**Goal of the exercise**
Below are entries; count the lines among them that contain the word "hele", and give only the count.

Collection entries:
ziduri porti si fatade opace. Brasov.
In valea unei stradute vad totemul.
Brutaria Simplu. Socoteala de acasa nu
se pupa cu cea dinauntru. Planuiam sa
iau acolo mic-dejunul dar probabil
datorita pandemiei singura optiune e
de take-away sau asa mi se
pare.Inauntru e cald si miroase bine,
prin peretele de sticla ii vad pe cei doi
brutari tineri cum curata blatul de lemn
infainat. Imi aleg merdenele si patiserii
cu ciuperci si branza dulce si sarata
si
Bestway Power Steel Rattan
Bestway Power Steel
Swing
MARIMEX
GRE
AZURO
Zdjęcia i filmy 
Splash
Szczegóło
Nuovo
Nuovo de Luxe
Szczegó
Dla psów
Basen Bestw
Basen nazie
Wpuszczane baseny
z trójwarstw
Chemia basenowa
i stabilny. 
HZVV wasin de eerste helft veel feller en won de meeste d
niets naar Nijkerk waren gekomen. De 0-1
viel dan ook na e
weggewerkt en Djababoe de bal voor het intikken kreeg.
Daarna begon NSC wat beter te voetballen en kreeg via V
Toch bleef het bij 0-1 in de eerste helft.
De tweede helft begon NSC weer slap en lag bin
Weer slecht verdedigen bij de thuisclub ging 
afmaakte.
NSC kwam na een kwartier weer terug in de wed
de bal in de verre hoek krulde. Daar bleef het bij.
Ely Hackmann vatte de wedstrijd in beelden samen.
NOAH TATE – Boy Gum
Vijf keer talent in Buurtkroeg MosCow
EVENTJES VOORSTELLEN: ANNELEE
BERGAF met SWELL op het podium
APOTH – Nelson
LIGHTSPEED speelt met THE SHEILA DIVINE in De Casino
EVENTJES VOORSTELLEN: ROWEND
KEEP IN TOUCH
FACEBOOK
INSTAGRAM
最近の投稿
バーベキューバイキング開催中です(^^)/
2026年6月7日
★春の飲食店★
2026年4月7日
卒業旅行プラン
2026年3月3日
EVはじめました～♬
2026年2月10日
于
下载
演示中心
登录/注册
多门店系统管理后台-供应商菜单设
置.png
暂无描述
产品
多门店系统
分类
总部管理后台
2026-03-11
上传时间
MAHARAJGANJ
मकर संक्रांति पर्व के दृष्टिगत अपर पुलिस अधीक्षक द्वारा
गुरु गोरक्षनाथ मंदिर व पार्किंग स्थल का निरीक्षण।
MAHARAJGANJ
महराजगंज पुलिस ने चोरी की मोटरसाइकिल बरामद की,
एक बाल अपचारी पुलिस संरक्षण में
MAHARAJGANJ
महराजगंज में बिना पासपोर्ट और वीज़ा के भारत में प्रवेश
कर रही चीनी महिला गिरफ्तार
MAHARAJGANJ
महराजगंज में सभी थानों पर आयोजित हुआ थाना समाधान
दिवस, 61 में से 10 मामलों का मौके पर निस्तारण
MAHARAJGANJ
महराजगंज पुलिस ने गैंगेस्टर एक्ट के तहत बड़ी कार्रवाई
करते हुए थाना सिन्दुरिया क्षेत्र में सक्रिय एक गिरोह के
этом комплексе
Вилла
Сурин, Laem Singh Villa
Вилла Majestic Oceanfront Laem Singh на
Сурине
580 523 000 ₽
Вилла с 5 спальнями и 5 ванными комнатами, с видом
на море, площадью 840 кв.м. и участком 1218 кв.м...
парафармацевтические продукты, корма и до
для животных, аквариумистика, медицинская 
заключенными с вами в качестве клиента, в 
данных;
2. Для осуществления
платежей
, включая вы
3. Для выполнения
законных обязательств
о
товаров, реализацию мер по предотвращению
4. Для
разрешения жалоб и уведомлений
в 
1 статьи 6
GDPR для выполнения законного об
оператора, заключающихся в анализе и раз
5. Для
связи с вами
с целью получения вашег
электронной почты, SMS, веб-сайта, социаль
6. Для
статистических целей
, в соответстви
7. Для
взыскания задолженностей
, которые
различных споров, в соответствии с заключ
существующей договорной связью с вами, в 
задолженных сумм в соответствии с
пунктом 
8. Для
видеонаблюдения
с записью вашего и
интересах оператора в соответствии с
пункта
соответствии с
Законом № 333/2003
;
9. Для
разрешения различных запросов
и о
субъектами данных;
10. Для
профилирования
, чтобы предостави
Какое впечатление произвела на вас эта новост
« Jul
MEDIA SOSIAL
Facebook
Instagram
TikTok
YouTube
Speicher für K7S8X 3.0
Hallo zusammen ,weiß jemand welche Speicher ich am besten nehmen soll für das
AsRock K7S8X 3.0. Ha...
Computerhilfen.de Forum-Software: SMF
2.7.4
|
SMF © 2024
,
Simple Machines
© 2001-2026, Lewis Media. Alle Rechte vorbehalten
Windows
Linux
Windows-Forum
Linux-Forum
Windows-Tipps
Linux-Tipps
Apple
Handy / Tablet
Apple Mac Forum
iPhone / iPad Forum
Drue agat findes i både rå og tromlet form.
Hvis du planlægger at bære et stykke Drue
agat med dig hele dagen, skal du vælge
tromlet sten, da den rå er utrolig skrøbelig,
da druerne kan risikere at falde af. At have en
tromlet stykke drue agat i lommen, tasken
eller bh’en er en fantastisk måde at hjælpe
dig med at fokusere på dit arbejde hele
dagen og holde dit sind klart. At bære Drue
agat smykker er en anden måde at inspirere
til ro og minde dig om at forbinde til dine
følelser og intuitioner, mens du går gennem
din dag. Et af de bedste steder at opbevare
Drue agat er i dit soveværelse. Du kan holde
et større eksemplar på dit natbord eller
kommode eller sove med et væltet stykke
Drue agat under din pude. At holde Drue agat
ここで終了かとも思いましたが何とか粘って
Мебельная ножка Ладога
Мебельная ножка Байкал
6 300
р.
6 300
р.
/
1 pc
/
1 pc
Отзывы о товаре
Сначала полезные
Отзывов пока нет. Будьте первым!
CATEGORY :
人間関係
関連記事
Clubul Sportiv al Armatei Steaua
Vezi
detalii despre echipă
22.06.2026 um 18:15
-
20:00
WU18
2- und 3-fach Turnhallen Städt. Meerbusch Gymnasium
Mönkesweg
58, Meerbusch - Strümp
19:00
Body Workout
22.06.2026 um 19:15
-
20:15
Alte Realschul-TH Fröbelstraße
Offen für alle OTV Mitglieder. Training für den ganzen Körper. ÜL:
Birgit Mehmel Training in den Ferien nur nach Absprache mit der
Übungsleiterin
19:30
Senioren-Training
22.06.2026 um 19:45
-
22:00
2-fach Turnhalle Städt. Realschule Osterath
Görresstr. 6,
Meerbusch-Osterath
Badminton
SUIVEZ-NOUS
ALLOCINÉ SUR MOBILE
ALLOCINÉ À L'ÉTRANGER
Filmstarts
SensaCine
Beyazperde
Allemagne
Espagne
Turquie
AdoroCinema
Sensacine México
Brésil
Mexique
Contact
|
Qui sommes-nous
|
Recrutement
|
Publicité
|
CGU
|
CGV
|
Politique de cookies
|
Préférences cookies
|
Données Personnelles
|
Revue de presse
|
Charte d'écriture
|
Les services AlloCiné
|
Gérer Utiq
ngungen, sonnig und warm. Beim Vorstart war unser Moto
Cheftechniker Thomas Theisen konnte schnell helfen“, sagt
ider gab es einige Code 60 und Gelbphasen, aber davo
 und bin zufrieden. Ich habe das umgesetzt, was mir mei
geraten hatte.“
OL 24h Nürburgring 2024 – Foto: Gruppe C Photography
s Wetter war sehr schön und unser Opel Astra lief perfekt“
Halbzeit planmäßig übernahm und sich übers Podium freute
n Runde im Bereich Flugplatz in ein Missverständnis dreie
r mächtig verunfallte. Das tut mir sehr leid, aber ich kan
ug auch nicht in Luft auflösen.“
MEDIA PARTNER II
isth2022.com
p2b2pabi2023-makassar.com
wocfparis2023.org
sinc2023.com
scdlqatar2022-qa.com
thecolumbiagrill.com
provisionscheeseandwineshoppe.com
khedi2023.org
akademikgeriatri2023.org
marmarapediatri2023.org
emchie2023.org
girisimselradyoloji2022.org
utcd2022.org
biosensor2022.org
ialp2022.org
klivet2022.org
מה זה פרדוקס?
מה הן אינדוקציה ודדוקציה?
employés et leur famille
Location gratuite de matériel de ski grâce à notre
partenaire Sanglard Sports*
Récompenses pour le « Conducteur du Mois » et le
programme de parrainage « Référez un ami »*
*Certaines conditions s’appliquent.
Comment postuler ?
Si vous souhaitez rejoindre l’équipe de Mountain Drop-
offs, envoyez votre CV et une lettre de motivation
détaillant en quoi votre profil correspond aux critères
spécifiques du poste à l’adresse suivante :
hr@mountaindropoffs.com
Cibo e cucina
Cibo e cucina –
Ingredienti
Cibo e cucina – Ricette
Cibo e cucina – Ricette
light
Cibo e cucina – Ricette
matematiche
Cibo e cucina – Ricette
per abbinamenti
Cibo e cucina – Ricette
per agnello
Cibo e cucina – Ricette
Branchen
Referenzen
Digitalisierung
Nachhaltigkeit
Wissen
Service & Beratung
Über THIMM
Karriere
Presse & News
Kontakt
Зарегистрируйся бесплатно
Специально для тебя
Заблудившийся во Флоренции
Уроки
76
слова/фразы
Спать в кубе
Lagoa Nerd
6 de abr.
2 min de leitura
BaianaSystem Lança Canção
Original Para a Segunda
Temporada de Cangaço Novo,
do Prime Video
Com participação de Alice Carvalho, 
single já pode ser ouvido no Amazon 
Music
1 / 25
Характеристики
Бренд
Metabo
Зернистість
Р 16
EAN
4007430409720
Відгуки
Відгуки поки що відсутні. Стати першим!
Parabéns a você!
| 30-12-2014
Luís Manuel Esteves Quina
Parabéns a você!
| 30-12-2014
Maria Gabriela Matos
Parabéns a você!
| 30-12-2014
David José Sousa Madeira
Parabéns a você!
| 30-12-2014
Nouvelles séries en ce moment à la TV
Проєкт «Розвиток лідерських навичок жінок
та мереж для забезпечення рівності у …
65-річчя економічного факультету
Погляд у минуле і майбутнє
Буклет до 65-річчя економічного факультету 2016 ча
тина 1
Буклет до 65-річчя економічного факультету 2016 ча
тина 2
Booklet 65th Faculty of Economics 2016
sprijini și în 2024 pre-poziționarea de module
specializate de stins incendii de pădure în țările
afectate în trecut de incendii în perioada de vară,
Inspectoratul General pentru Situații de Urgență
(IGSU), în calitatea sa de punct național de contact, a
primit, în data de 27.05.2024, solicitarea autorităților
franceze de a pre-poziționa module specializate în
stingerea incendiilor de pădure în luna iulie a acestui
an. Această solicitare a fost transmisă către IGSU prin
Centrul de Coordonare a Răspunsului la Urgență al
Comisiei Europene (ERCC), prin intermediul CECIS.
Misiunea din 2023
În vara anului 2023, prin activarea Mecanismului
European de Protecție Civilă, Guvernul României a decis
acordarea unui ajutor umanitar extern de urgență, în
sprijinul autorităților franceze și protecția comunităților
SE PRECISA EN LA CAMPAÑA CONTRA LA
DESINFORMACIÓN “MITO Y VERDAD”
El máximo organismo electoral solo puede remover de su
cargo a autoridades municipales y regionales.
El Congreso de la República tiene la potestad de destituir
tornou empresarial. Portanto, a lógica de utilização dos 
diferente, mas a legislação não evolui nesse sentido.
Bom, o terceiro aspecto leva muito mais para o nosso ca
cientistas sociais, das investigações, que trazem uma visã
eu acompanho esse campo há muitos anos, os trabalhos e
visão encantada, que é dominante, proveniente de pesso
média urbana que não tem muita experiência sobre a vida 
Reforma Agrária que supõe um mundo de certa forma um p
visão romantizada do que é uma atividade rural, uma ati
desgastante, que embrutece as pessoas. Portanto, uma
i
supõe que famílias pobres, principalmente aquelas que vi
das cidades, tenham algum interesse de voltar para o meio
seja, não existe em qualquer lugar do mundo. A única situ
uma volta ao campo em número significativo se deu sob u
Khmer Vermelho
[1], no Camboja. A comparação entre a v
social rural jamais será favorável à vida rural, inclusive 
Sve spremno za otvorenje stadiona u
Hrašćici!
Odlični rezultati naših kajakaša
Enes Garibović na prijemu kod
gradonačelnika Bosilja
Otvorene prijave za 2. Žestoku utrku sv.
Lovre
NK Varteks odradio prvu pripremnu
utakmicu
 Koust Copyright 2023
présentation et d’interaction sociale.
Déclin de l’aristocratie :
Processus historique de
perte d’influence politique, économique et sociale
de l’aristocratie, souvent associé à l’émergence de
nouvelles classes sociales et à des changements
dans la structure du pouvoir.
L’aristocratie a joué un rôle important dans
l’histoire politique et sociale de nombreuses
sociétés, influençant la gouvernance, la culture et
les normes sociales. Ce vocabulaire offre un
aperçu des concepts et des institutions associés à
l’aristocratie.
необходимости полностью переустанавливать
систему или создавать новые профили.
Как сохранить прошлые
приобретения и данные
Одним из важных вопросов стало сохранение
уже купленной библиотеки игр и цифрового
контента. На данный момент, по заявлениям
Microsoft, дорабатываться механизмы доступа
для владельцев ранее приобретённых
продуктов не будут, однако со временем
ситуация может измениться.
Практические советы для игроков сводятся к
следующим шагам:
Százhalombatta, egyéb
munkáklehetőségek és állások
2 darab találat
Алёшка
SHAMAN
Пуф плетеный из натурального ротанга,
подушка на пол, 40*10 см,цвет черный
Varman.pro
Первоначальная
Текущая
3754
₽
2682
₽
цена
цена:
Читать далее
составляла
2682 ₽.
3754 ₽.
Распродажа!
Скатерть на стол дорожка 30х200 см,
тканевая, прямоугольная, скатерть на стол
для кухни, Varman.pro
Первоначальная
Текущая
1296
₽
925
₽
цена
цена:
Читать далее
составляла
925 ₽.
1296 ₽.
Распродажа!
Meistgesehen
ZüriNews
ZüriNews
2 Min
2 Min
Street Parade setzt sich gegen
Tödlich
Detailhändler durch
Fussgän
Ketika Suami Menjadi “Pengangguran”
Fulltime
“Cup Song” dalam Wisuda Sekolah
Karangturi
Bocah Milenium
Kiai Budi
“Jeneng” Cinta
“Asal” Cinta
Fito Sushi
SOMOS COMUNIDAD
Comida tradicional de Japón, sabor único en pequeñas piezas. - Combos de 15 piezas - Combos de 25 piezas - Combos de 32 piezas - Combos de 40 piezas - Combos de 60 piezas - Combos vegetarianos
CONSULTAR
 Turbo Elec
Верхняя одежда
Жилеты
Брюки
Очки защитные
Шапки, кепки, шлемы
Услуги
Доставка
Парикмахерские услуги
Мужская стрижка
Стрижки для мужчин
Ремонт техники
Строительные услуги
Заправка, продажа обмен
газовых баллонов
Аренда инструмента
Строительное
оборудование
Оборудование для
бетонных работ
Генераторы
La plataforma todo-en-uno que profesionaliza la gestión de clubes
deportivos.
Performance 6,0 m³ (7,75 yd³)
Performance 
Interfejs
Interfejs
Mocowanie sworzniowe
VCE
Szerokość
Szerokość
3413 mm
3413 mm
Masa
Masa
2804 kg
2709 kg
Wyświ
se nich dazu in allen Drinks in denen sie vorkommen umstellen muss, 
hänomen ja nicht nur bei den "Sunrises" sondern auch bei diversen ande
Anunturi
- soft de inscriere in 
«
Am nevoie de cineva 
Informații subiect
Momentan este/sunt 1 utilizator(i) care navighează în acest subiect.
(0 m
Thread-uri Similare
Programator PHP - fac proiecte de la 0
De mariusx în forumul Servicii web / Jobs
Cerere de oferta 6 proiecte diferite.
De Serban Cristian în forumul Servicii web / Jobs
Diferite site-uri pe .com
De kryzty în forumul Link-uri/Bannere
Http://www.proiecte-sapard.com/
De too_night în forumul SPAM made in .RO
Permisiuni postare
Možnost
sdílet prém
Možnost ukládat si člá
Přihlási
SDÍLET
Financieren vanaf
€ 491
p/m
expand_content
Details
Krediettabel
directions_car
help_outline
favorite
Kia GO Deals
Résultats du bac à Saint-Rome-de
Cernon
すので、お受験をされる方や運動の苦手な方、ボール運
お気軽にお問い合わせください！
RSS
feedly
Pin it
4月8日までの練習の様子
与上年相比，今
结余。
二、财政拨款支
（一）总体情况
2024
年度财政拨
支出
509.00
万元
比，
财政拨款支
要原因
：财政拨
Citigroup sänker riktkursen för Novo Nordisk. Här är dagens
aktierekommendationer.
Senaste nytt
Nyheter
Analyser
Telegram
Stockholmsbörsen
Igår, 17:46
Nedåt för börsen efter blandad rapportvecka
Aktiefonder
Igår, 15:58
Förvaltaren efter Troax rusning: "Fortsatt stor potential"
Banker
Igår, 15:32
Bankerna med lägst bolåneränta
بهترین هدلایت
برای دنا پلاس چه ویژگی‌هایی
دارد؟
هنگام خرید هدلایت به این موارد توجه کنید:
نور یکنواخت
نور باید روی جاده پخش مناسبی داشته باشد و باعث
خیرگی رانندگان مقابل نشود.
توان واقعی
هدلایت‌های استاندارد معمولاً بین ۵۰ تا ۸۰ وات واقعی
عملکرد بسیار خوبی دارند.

**Answer**
2